Les bus de ramassage scolaire y sont stationnés, immobilisés depuis le début de la tempête.  «Nos lycéens n’ont pas eu cours depuis le début du mois en cours. Ils sont scolarisés aux Issers, à 22 km d’ici, et comme la route a été coupée, les bus n’ont pas pu circuler,» nous disent des habitants rencontrés sur place. «Il est vrai que la route a été ouverte dès le deuxième jour des intempéries, mais il n’est pas aisé de circuler. Elle a dû être recouverte de neige et dégagée à nouveau à plusieurs reprises. Un bus ne peut pas descendre d’ici jusqu’aux Issers dans ces conditions», ajoute-t-on. Ces montagnards dénoncent les «lacunes constatées dans la gestion de pareilles situations dans notre pays». Ils saluent tout de même la mobilisation d’engins d’entreprises publiques et privées pour dégager la route : «regardez, les engins sont encore ici. Il est plus facile pour les conducteurs de dégager la route en descendant.
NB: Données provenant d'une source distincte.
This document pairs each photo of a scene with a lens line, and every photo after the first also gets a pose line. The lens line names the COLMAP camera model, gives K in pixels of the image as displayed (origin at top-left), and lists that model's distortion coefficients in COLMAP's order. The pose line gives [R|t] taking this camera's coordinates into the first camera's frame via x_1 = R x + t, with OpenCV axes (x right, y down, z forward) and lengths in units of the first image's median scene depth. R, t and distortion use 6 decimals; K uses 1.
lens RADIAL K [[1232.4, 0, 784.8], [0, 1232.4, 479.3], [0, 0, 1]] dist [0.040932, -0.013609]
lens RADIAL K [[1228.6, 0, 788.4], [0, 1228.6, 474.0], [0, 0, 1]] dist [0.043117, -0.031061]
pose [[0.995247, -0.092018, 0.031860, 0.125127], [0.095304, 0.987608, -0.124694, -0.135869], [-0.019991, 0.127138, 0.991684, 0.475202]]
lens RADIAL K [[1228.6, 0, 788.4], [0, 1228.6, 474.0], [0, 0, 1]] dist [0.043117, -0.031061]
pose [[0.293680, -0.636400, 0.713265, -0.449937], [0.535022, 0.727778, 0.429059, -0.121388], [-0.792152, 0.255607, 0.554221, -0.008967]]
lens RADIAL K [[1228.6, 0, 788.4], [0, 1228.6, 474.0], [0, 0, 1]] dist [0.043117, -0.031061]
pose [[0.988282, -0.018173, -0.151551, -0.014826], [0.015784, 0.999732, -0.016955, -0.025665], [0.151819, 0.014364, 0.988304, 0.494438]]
C’est pour cela qu’on a préféré les laisser jusqu’à la fin de cette tempête», commente un habitant qui insiste sur la «nécessité de résoudre le problème du gaz le plus tôt possible». «Nous sommes la seule commune totalement isolée de la wilaya. Nous n’avons pas de gaz naturel. Il est donc nécessaire qu’on dépêche des camions chargés de gaz butane ici même à Timezrit. Nous ne pouvons pas aller faire la chaine à Bordj Menaiel ou ailleurs», insiste-t-on. Ahmed, chauffeur de taxi, dit ne pas avoir travaillé durant 11 jours. «Je ne pouvais pas sortir ma voiture de chez moi. Il n’y avait pas de passage. Et depuis qu’on l’a ouvert il y a trois jours, je la laisse ici au centre de l’agglomération pour éviter d’être bloqué à nouveau lorsqu’il neige la nuit», dit-il. Au café de la place centrale du village, des hommes se réchauffent en buvant un thé ou une tisane.

A une question relative à l’activité commerciale durant ces 15 jours, un habitant nous dit : «Oui, les commerces sont restés ouverts, mais au bout de quelques jours seulement, tous les produits de large consommation ont été épuisés».
Evoquant les caravanes de solidarité initiées par la wilaya, pour distribuer des vivres aux familles qui venaient à en manquer, les habitants nous disent : «Nous apprécions le geste, mais cela n’a pas suffi. Par moment, plus bas sur la route desservant la commune, des habitants ont vidé les camions envoyés. Ils n’arrivaient pas tous ici». Quelques hameaux demeurent partiellement isolés en ce jeudi. «Certains endroits, comme Tighiziouine, sont aujourd’hui encore difficiles d’accès. Ils ne peuvent pas être servis par le boulanger parce que la circulation automobile reste difficile et dangereuse», ajoute Djamel. Les habitants soulèvent, paradoxalement, le problème d’…eau en ces temps enneigés. «A Toursal, des femmes s’approvisionnent à partir de la fontaine parce que nous n’avons pas d’eau courante depuis quatre mois», dénonce-t-on.